System-Design-Question

Median of Two Sorted Arrays

Category: dsa Date: 2026-04-02

Median of Two Sorted Arrays System Design Discussion

Problem Statement: Given two sorted arrays, find the median of the combined array.

Requirements (Functional + Non-functional):

High-Level Architecture:

  1. Input Processing: Take two sorted arrays as input and validate their lengths.
  2. Median Calculation: Use a binary search approach to find the median.
  3. Result Generation: Return the calculated median.

Database Design (Not applicable for this problem, as it’s a standalone algorithm)

Scaling Strategy:

  1. Distributed Binary Search: Divide the input arrays into smaller chunks and perform binary search on each chunk.
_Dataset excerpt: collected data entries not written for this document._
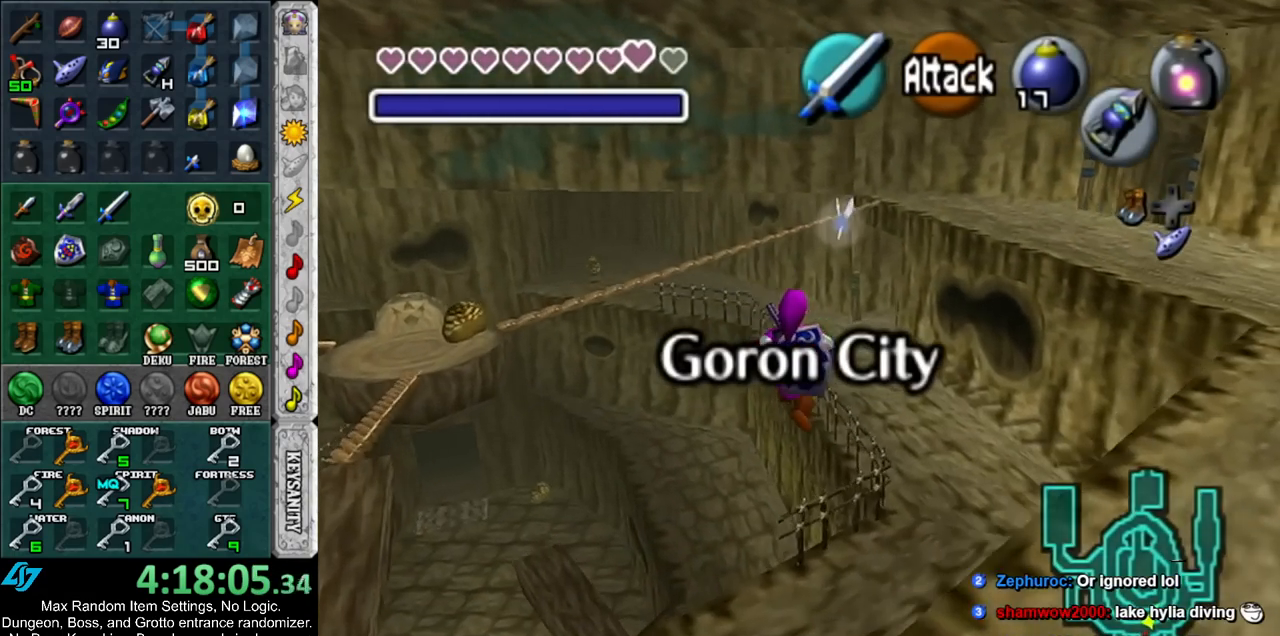
{"buttons": [], "left_stick": "up", "right_stick": "center", "events": [[350, "left_stick", "up"]]}
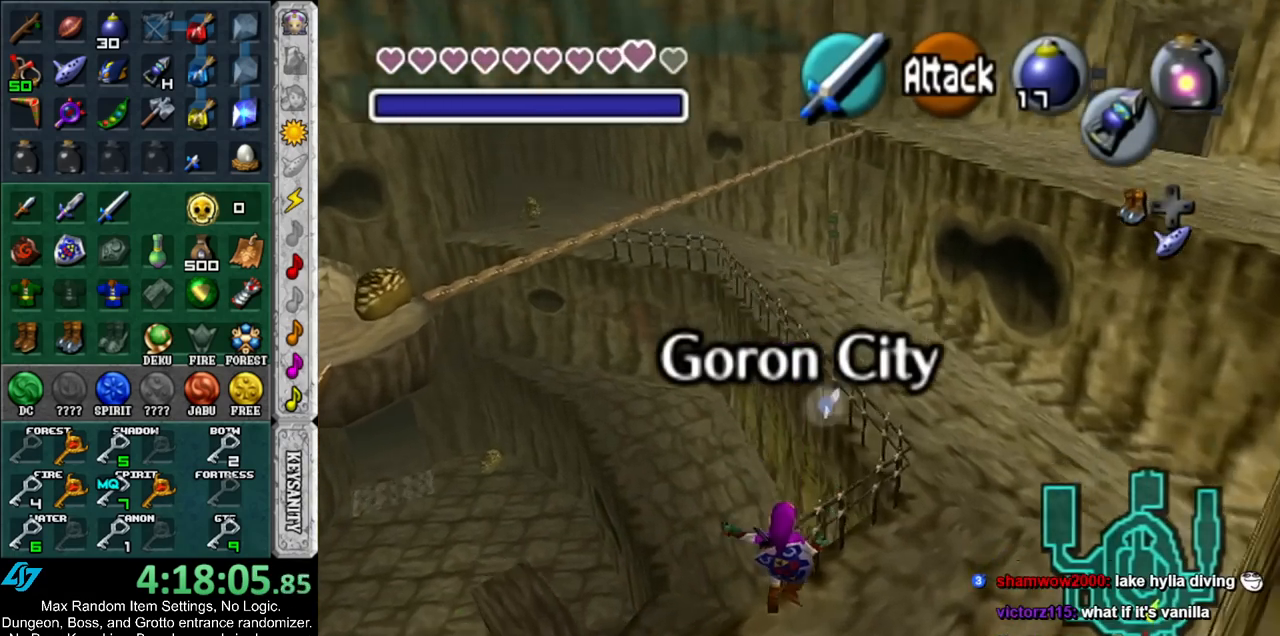
{"buttons": [], "left_stick": "up", "right_stick": "center", "events": []}
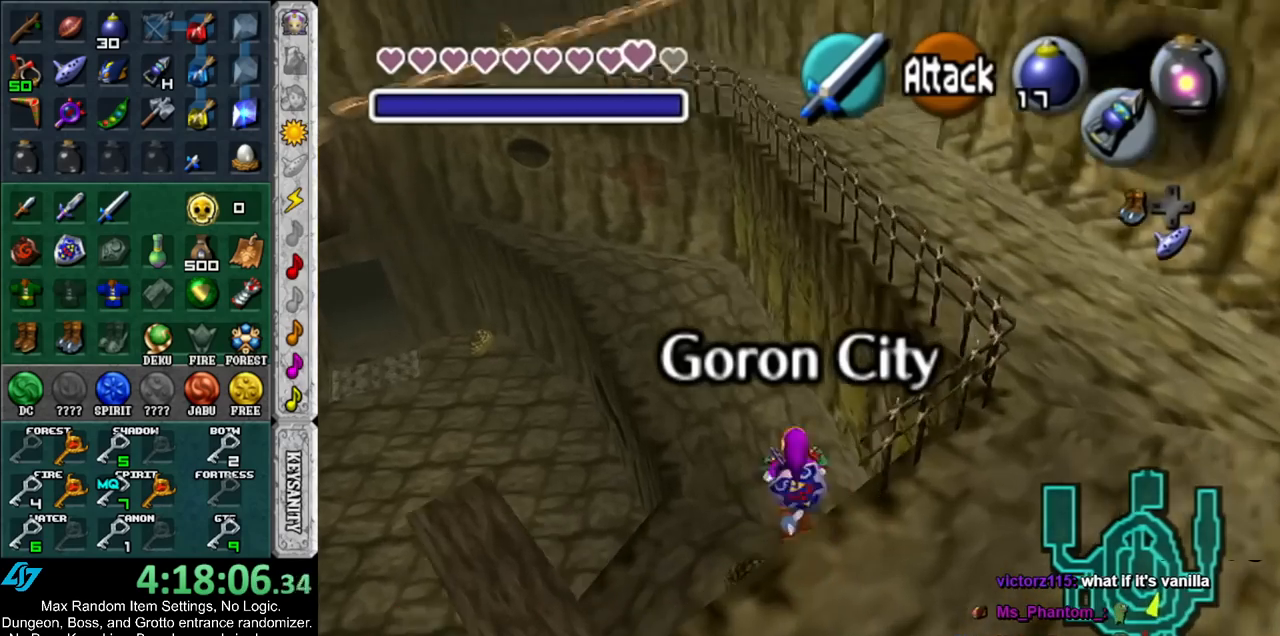
{"buttons": [], "left_stick": "down", "right_stick": "center", "events": [[33, "left_stick", "down"]]}
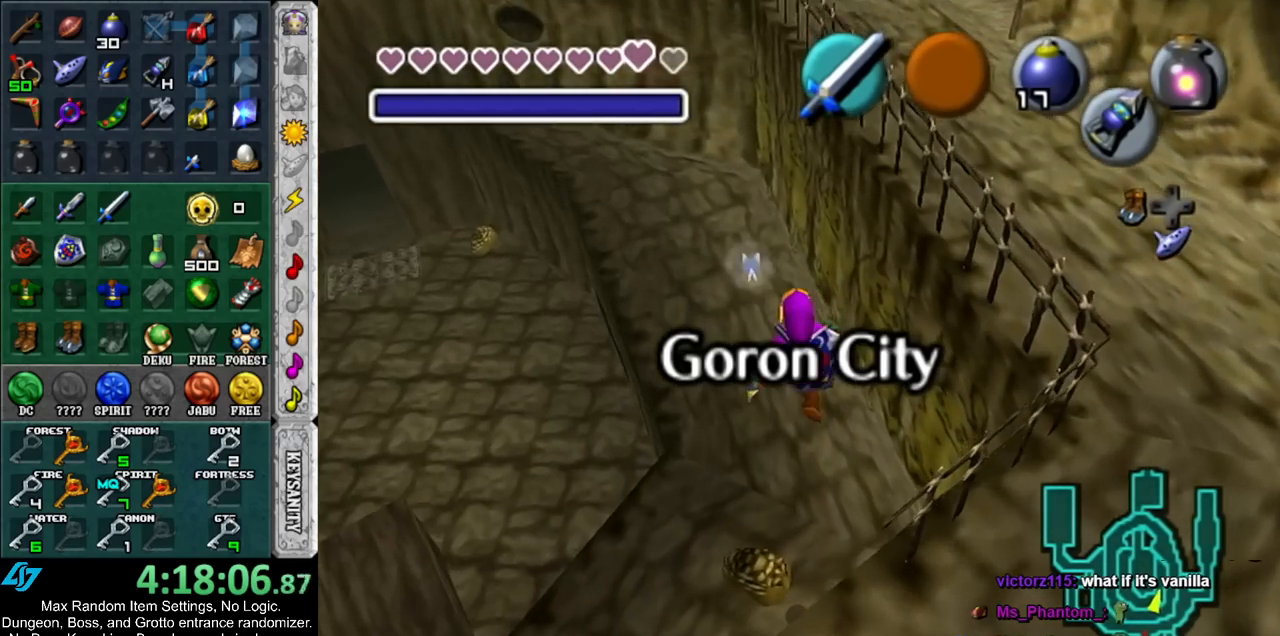
{"buttons": [], "left_stick": "down-right", "right_stick": "center", "events": [[217, "left_stick", "center"], [433, "left_stick", "down-right"]]}
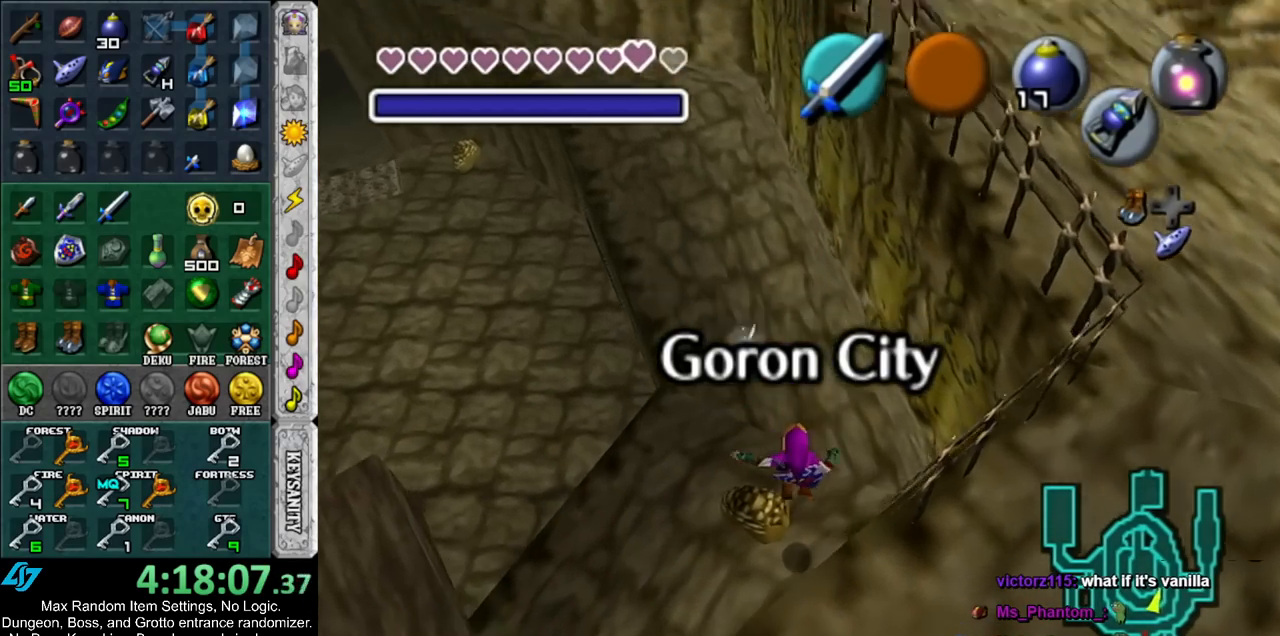
{"buttons": ["A", "L1"], "left_stick": "right", "right_stick": "center", "events": [[417, "A", "down"], [467, "left_stick", "right"], [500, "L1", "down"]]}
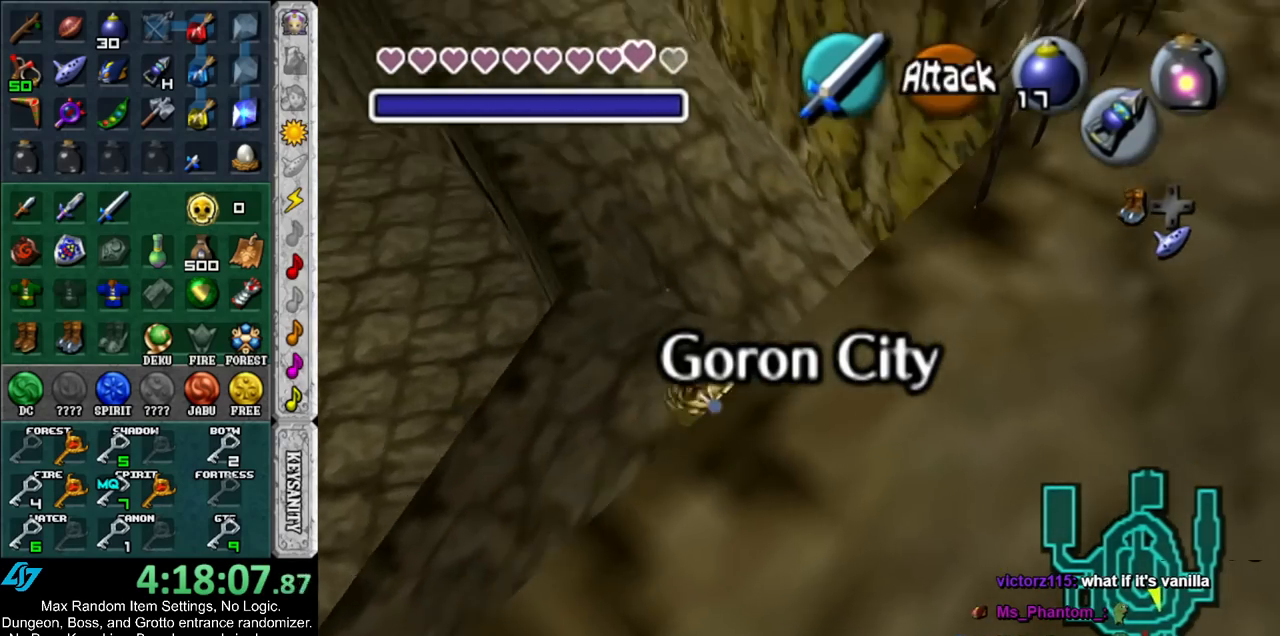
{"buttons": [], "left_stick": "up", "right_stick": "center", "events": [[33, "left_stick", "up-right"], [67, "A", "up"], [183, "left_stick", "up"], [217, "L1", "up"]]}
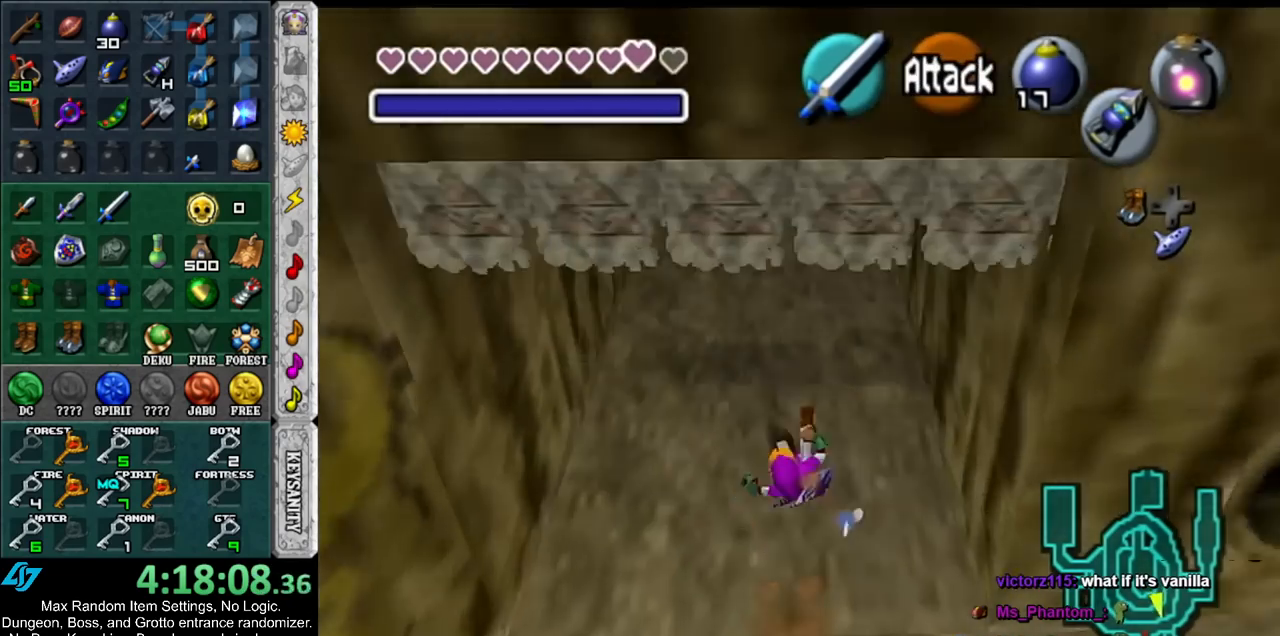
{"buttons": [], "left_stick": "down", "right_stick": "center", "events": [[350, "left_stick", "center"], [400, "left_stick", "down"]]}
This approach can scale horizontally to handle large input sizes.
  2. Parallel Processing: Use multiple threads or processes to perform binary search on each chunk concurrently, reducing overall processing time.

Bottlenecks:

  1. Binary Search Overhead: The overhead of binary search can be significant for large input arrays.
  2. Memory Usage: Large input arrays can consume excessive memory, causing performance issues.

Trade-offs:

  1. Time Complexity: A binary search approach provides O(log n) time complexity, but it can be slower than a simple merge approach for small input sizes.
  2. Memory Usage: A distributed binary search approach can reduce memory usage, but it adds overhead due to data transfer and synchronization.

Solution using the First Principle of System Design (Separation of Concerns):

  1. Separate Input Processing and Median Calculation: Break down the problem into two distinct components: input processing and median calculation.
  2. Use a Binary Search Approach for Median Calculation: Utilize a binary search approach to find the median, separating the calculation from the input processing.
  3. Decouple Result Generation from Median Calculation: Return the calculated median without coupling it to the input processing.

Median of Two Sorted Arrays Solution:

def findMedianSortedArrays(nums1, nums2):
    # Ensure nums1 is the smaller array to simplify logic
    if len(nums1) > len(nums2):
        nums1, nums2 = nums2, nums1

    total_len = len(nums1) + len(nums2)
    half_len = total_len // 2

    left = 0
    right = len(nums1) - 1

    while True:
        # Find the partition for nums1
        i = (left + right) // 2
        # Find the corresponding partition for nums2
        j = half_len - i - 2

        nums1_left = nums1[i] if i >= 0 else float('-infinity')
        nums1_right = nums1[i + 1] if (i + 1) < len(nums1) else float('infinity')
        nums2_left = nums2[j] if j >= 0 else float('-infinity')
        nums2_right = nums2[j + 1] if (j + 1) < len(nums2) else float('infinity')

        # Check if the partitions are correct
        if nums1_left <= nums2_right and nums2_left <= nums1_right:
            # Check if the total length is odd or even
            if total_len % 2 == 0:
                # Return the average of the two middle elements
                return (max(nums1_left, nums2_left) + min(nums1_right, nums2_right)) / 2
            else:
                # Return the middle element
                return min(nums1_right, nums2_right)
        # Adjust the partition for nums1
        elif nums1_left > nums2_right:
            right = i - 1
        else:
            left = i + 1

This solution follows the first principle of system design by separating input processing and median calculation, using a binary search approach for median calculation, and decoupling result generation from median calculation.